What you return must be exactly the lines from the beginning of the material through the line containing "ring dip: (895, 102)", both included, and no pictures.

——————

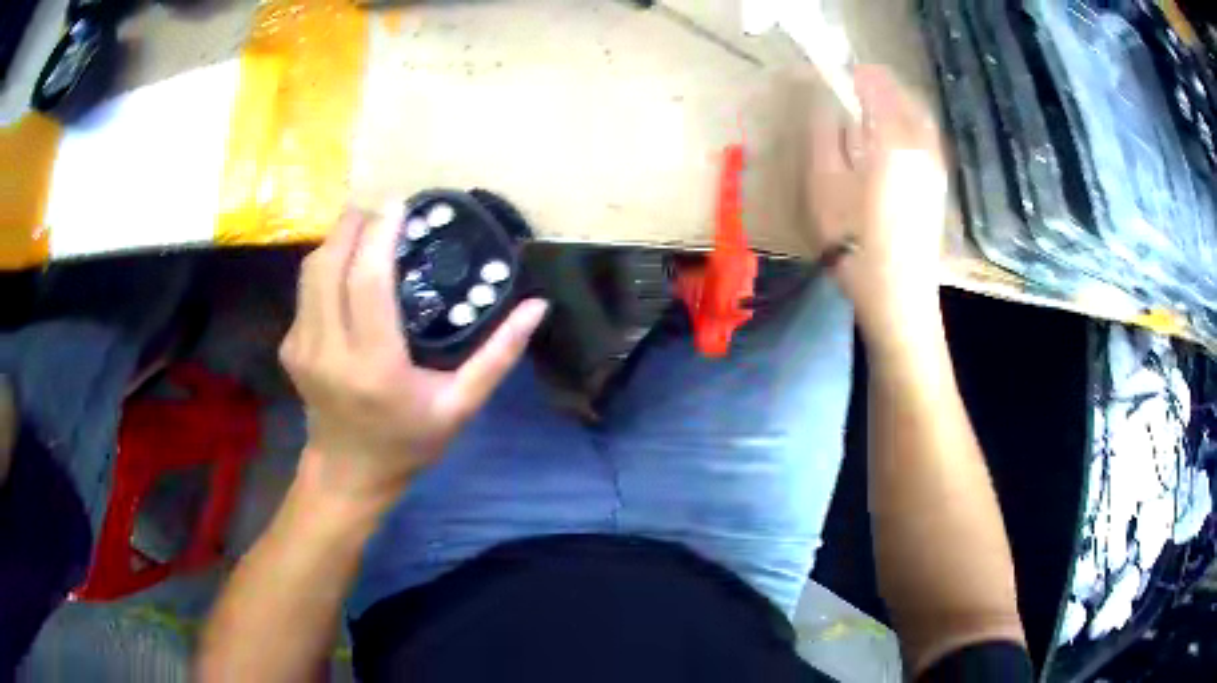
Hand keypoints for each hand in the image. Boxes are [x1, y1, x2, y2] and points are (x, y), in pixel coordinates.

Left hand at [279, 204, 547, 508]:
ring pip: (311, 271)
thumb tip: (537, 307)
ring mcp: (302, 348)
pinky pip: (305, 290)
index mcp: (374, 366)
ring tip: (367, 228)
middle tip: (384, 209)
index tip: (400, 204)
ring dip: (338, 240)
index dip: (381, 233)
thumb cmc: (408, 442)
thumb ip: (497, 356)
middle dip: (355, 224)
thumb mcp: (460, 406)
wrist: (348, 473)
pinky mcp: (290, 347)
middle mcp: (329, 351)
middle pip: (330, 263)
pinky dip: (328, 266)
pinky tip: (350, 266)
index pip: (368, 280)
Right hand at [806, 65, 947, 344]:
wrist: (898, 296)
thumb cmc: (853, 242)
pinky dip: (908, 122)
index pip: (876, 84)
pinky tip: (891, 139)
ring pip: (919, 114)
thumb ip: (825, 133)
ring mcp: (935, 164)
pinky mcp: (939, 182)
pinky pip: (926, 135)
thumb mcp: (824, 184)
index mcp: (892, 139)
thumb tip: (826, 100)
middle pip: (903, 94)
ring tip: (870, 111)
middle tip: (852, 89)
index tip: (835, 76)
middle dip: (878, 84)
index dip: (854, 74)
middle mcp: (921, 144)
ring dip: (895, 102)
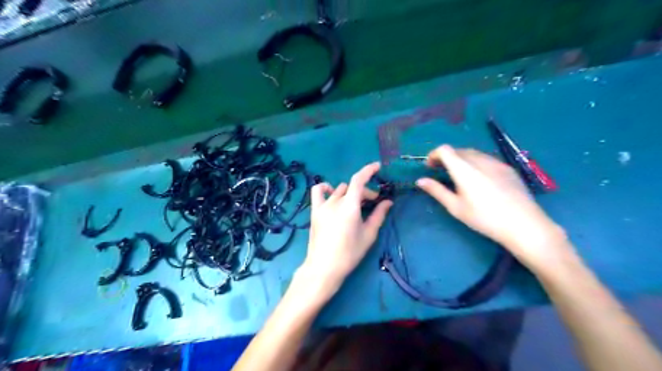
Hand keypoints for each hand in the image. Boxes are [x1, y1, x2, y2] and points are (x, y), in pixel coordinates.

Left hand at [294, 162, 391, 301]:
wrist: (324, 267)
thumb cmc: (349, 253)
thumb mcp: (368, 234)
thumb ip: (378, 215)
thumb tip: (388, 202)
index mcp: (350, 206)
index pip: (359, 179)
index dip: (368, 170)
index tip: (377, 167)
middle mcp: (335, 201)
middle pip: (352, 187)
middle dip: (365, 192)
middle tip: (373, 203)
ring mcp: (323, 205)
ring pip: (339, 190)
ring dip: (350, 193)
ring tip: (355, 205)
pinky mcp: (315, 211)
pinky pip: (318, 192)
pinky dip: (326, 188)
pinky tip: (332, 194)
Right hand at [415, 144, 571, 271]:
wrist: (523, 224)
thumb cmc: (484, 218)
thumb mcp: (456, 207)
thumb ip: (437, 191)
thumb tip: (420, 181)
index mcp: (464, 169)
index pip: (445, 150)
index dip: (434, 154)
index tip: (430, 166)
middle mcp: (480, 160)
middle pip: (458, 150)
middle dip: (446, 158)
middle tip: (441, 172)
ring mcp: (496, 162)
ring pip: (473, 153)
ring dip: (461, 159)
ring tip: (459, 175)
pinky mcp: (508, 168)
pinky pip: (487, 159)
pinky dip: (476, 163)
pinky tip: (480, 179)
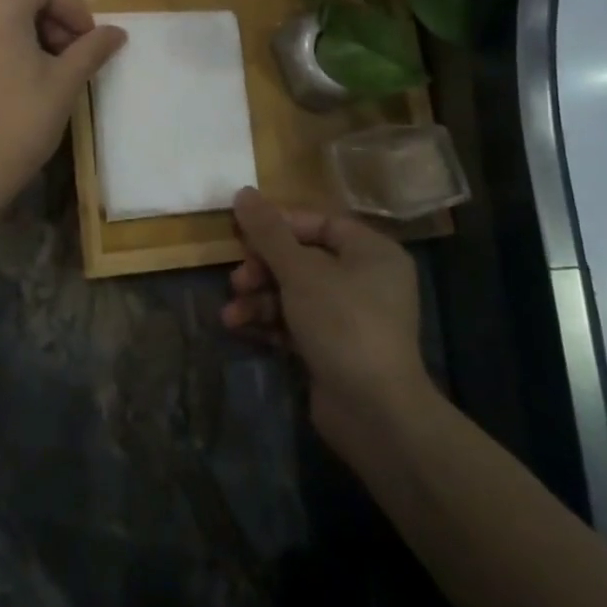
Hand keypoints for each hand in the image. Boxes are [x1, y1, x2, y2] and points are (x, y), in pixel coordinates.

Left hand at [0, 0, 126, 214]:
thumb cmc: (19, 123)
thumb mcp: (64, 82)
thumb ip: (92, 48)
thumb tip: (118, 32)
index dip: (73, 9)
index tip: (90, 41)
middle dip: (50, 15)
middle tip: (71, 51)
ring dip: (26, 26)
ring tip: (46, 64)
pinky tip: (15, 73)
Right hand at [224, 188, 427, 457]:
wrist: (375, 415)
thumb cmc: (342, 324)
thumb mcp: (300, 271)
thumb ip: (268, 231)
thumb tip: (242, 191)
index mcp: (371, 251)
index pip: (319, 223)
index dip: (279, 225)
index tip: (244, 234)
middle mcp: (366, 280)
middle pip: (303, 258)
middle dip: (264, 268)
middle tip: (237, 279)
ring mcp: (351, 318)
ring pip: (296, 293)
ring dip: (260, 299)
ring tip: (230, 313)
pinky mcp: (335, 350)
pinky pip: (297, 323)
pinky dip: (270, 323)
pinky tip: (240, 328)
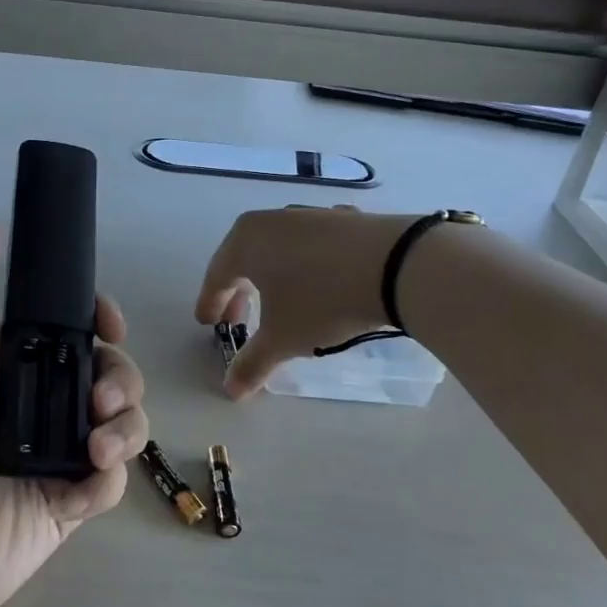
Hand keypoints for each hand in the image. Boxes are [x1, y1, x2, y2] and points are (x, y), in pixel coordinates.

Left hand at [0, 228, 148, 606]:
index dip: (101, 320)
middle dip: (121, 380)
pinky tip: (80, 493)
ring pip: (123, 424)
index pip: (73, 328)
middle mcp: (38, 402)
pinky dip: (107, 482)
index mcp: (12, 362)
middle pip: (110, 372)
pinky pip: (112, 481)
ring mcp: (56, 453)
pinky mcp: (67, 502)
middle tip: (100, 404)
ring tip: (96, 451)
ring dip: (126, 431)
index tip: (112, 326)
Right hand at [195, 206, 419, 397]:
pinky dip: (305, 264)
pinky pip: (311, 245)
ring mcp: (310, 215)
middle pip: (245, 258)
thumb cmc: (322, 300)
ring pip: (278, 249)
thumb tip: (230, 390)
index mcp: (245, 241)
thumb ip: (252, 363)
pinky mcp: (344, 219)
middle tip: (240, 321)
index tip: (208, 324)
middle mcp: (271, 221)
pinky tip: (319, 282)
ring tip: (280, 302)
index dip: (211, 303)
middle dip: (239, 292)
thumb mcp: (284, 338)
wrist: (397, 265)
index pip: (217, 275)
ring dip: (272, 277)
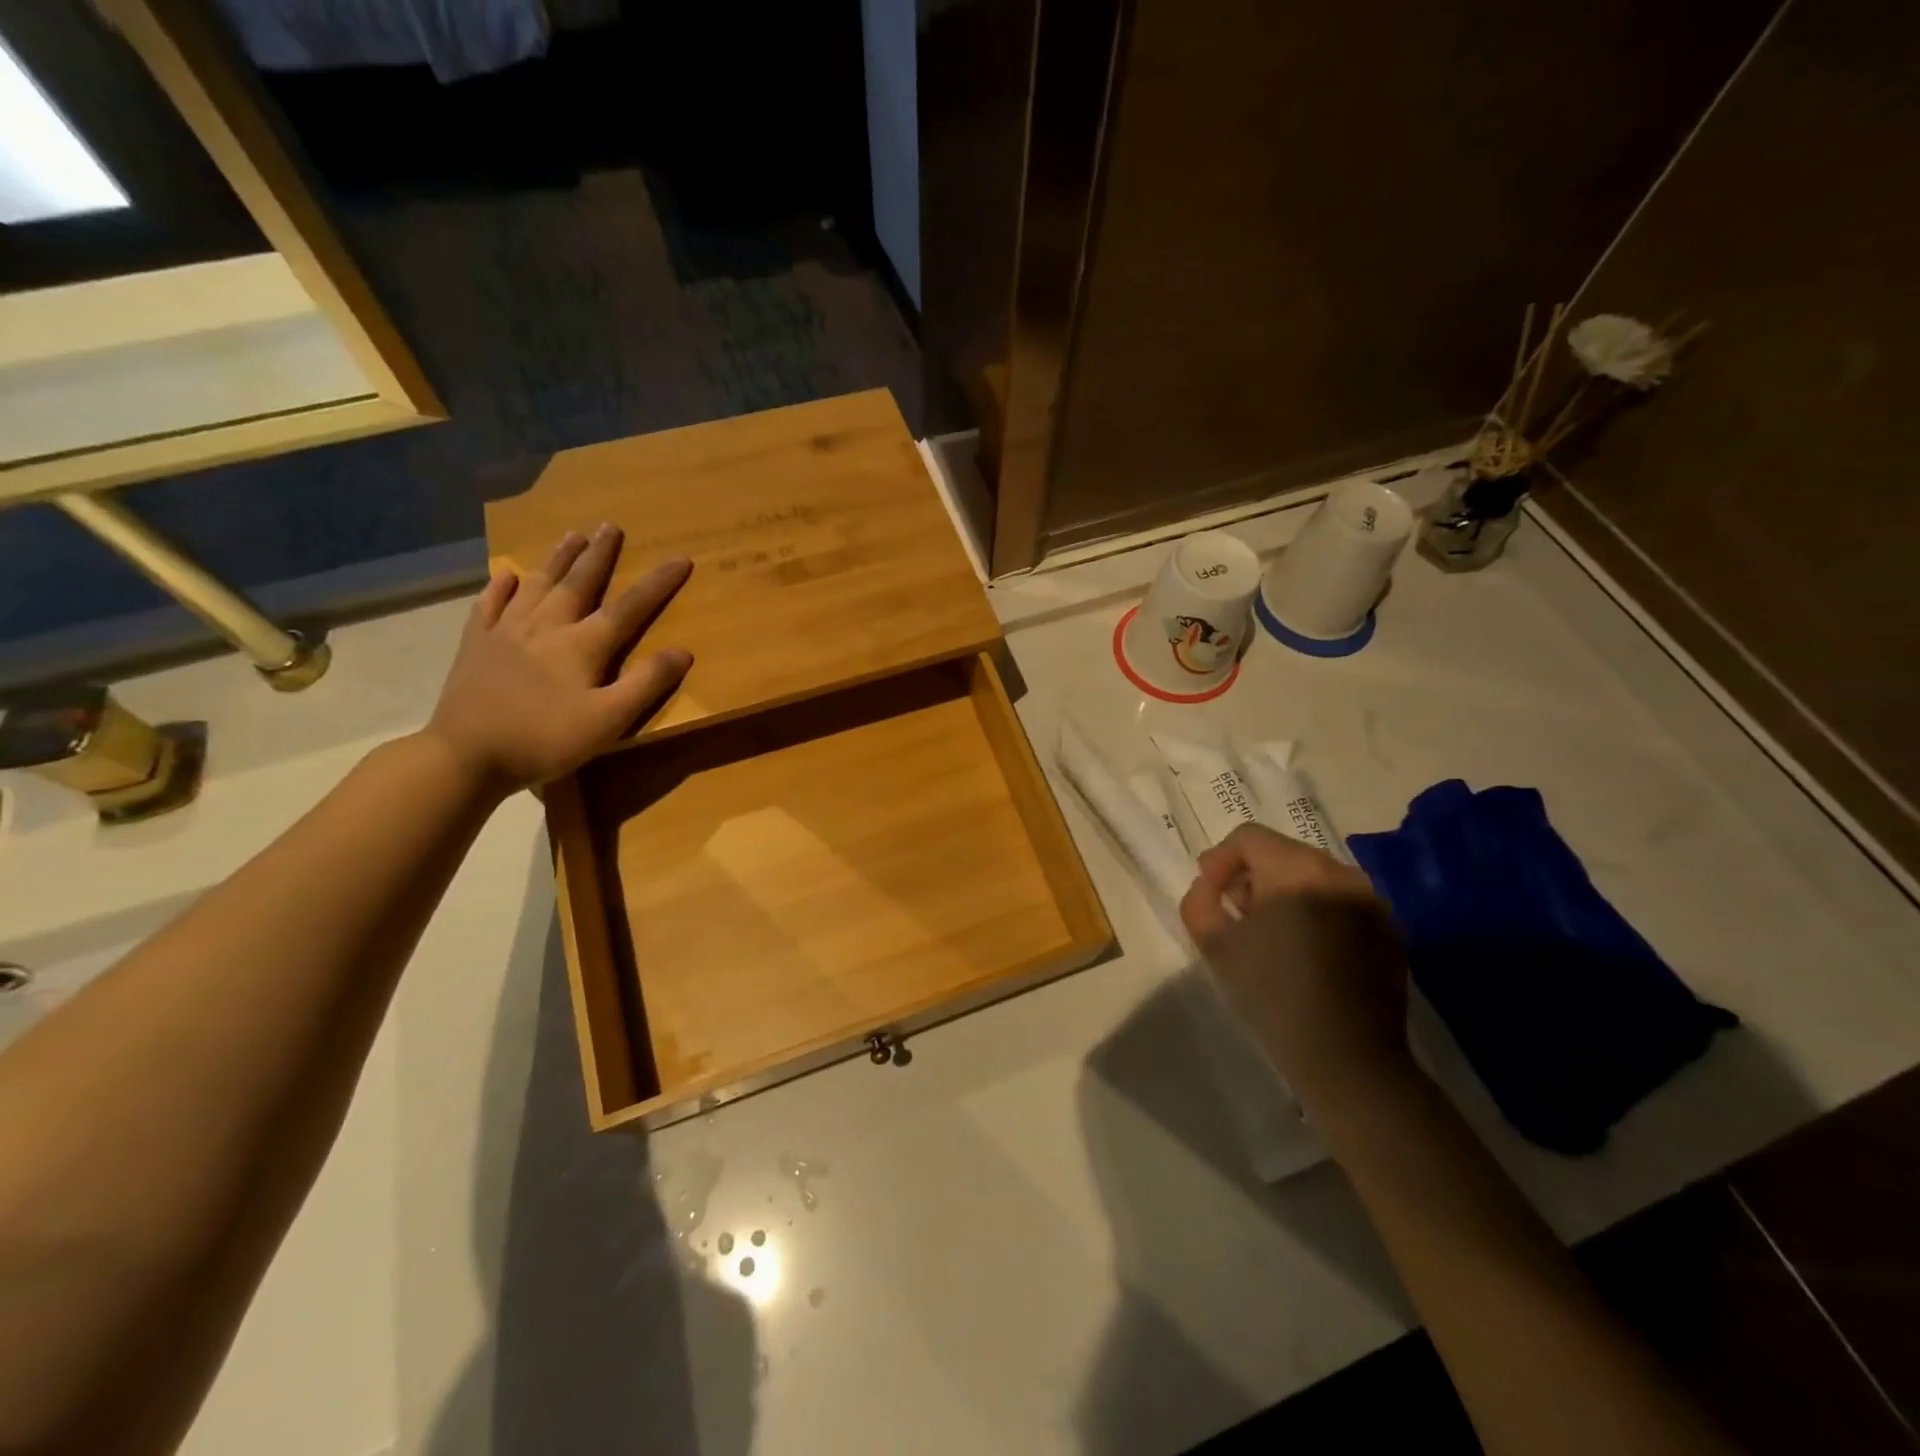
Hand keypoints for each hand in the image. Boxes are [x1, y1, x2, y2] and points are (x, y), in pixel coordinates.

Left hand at [424, 524, 691, 792]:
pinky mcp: (475, 645)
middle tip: (611, 526)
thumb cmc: (545, 739)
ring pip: (537, 585)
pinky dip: (499, 587)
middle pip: (578, 582)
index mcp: (582, 645)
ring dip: (557, 559)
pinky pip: (489, 605)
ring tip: (572, 536)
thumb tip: (683, 651)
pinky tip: (505, 574)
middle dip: (599, 554)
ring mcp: (505, 632)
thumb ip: (646, 684)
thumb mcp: (608, 720)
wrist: (466, 755)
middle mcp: (546, 626)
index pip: (629, 607)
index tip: (680, 559)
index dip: (658, 583)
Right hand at [1179, 824, 1411, 1114]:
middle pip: (1283, 852)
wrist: (1348, 1059)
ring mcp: (1370, 901)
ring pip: (1314, 876)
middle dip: (1252, 874)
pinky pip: (1341, 902)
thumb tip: (1210, 885)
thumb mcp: (1214, 945)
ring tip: (1270, 933)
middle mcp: (1339, 872)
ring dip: (1284, 892)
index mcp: (1296, 869)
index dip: (1220, 859)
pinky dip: (1317, 911)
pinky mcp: (1388, 930)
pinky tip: (1305, 952)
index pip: (1248, 837)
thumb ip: (1199, 900)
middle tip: (1234, 912)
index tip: (1210, 892)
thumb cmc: (1272, 994)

——————

Answer box:
Hand keypoints for each hand in the image. Boxes are [x1, y1, x2, y2] and points are (x, y), in pixel coordinates.

Left hand at [279, 204, 547, 508]:
ring pip: (311, 271)
thumb tip: (537, 307)
ring mcp: (302, 348)
pinky pip: (305, 290)
index mcp: (374, 366)
ring tip: (367, 228)
middle tip: (384, 209)
index tip: (400, 204)
ring dip: (338, 240)
index dip: (381, 233)
thumb cmc: (408, 442)
thumb ip: (497, 356)
middle dip: (355, 224)
thumb mcp: (460, 406)
wrist: (348, 473)
pinky mcp: (290, 347)
middle mcp: (329, 351)
middle pip: (330, 263)
pinky dip: (328, 266)
pinky tip: (350, 266)
index pip: (368, 280)
Right hand at [806, 65, 947, 344]:
wrist: (898, 296)
thumb cmc: (853, 242)
pinky dip: (908, 122)
index pip: (876, 84)
pinky tip: (891, 139)
ring pip: (919, 114)
thumb ip: (825, 133)
ring mcp: (935, 164)
pinky mcp: (939, 182)
pinky pip: (926, 135)
thumb mcp: (824, 184)
index mcp: (892, 139)
thumb tip: (826, 100)
middle pip: (903, 94)
ring tip: (870, 111)
middle tip: (852, 89)
index tip: (835, 76)
middle dip: (878, 84)
index dip: (854, 74)
middle mcp: (921, 144)
ring dip: (895, 102)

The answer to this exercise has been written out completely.